PARIS: Depuis les frappes israélo-américaines contre l’Iran et la riposte de Téhéran, la situation militaire au Moyen-Orient s’est fortement tendue. Cette crise représente un défi majeur pour la France, qui doit protéger et rapatrier ses ressortissants dans une région devenue instable.

Le Centre de crise et de soutien (CDCS) du ministère français de l’Europe et des Affaires étrangères, dirigé par l’ambassadeur Louis L’alliot, a été immédiatement mobilisé. Ses équipes travaillent jour et nuit pour répondre aux appels des Français, organiser des évacuations et coordonner les actions diplomatiques et humanitaires.

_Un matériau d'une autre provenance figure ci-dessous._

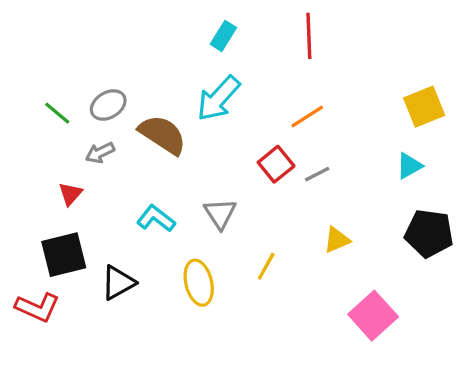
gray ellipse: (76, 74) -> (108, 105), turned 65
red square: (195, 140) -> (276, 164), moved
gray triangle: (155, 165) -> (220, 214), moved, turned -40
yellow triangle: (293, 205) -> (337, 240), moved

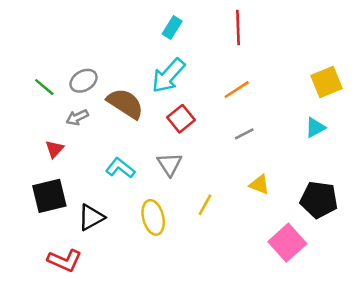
red square: (276, 164) -> (181, 119), moved
black pentagon: (429, 233) -> (319, 200), moved
yellow triangle: (337, 240) -> (259, 184), turned 45
red L-shape: (37, 307) -> (65, 260), moved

Environ 400 000 Français vivent au Moyen-Orient, auxquels s’ajoutent de nombreux touristes. La fermeture des espaces aériens rend les départs très difficiles. Une plateforme téléphonique composée d’environ 30 répondants, dont une majorité de bénévoles de la Croix-Rouge, traite les appels de personnes inquiètes ou bloquées. Au total, plus de 50 agents peuvent répondre simultanément grâce à plusieurs centres d’appel.

Depuis le début de la crise, près de 15 000 appels ont été enregistrés. Chaque appel permet de créer un dossier pour identifier la situation des personnes et déterminer les priorités. Les personnes vulnérables (personnes âgées, malades, familles avec jeunes enfants) sont prioritaires pour les vols spéciaux affrétés par l’État, dont le coût est en partie pris en charge.

Jusqu’à présent, plus de 1 500 personnes ont été rapatriées par ces vols, tandis qu’environ 17 000 Français ont quitté la région par leurs propres moyens.

Le centre fonctionne grâce à plusieurs pôles spécialisés : gestion des ressources humaines, relations internationales, soutien médical, organisation des vols et le « pôle communauté » chargé de contacter les ressortissants prioritaires.

Les bénévoles de la Croix-Rouge jouent également un rôle important en apportant écoute et soutien psychologique aux appelants souvent stressés ou inquiets.

Créé en 2008, le Centre de crise et de soutien est aujourd’hui un outil essentiel de la diplomatie française, capable d’activer une cellule de crise en moins d’une heure et de fonctionner 24h/24 lors de situations internationales majeures.